3. when we investigate cases of inappropriate behaviors, the consequences can range from fines to criminal prosecution by the CFTC (similar to stock trading)
4. obv all the above are not a single hammer solution, they're heuristics, but people generally don't commit a federal crime to trade with $100, they tend to trade with much more meaningful sums, which fortunately and intuitively is much easier for our oversight programs to flag.
Overall, this question presents a number of fascinating challenges/questions, but it's not a more difficult problem than flagging insider trading/market manipulation in traditional markets like stocks and commodities.
Even as a relatively sophisticated investor (compared to the median) I wouldn't really know how to hedge correctly on these markets.
For example if inflation is high, how many units do I buy. Am I fully hedged, or can I lose the bet AND lose in real life?
I think users need to understand these things to use it. Some of that is education, and some will be tools.
For example, enter your salary, expenses, budget etc, and it recommends a bet, and then shows you the outcomes if you win or lose.
It should be clear that for example YOUR cost of living might go up more than inflation because you buy different things from the inflation basket.
This is a bit like insurance, in the sense you may pay for health insurance, or travel insurance then find your thing isn't covered.

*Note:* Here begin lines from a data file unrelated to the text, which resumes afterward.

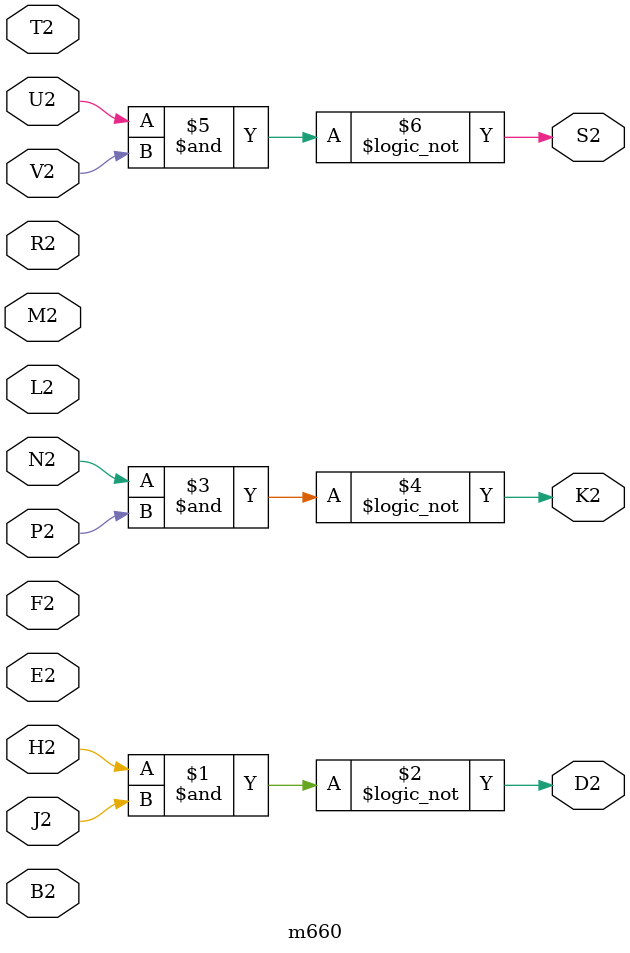
<source format=v>

module m660 (
	//A2,  // +5V
	B2,
	//C2,  // ground
	D2,
	E2,
	F2,
	H2,
	J2,
	K2,
	L2,
	M2,
	N2,
	P2,
	R2,
	S2,
	T2,
	U2,
	V2
	);
// power and grounds
//inout A2, C2;

// main inputs
input H2, J2, N2, P2, U2, V2;

// main outputs
output D2, K2, S2;

// unused
/* verilator lint_off UNUSED */
input B2, E2, F2, L2, M2, R2, T2;
/* lint_on */

// power assignments
//assign A2 = 1'b1;
//assign C2 = 1'b0;

assign D2 = !(H2 & J2);
assign K2 = !(N2 & P2);
assign S2 = !(U2 & V2);

endmodule

</source>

I would also be interested in the tax implications. For example you do a bet to hedge your foreign holdings of say GBP. GBP goes down so you win from the bet and lose in real life. But you still pay tax on the bet (or do you ... ?).
I think this is a cool idea.
I think the more useful idea for the everyday person is something akin to a "1kg of tomatos a week prepaid subscription for 5 years" aggregated over their typical shopping.
That all said trying to tame the future is a hard beast. And expensive to insure yourself against all the things. Especially likely things, like shit getting more expensive!
Just wonderful!
While it's true to some extent, insurance is indeed crucial: one of the counter-parties is meaningfully reducing the risk of catastrophe, or extremely detrimental outcome at the very least.
This can be extended to all sorts of events, including Covid, the economy, politics (Brexit had devastating consequences), hurricanes, etc.
"Biden approval rating" https://kalshi.com/events/538APPROVE-22NOV23/markets/538APPR...
How is that comparable to an insurance and not just simple betting?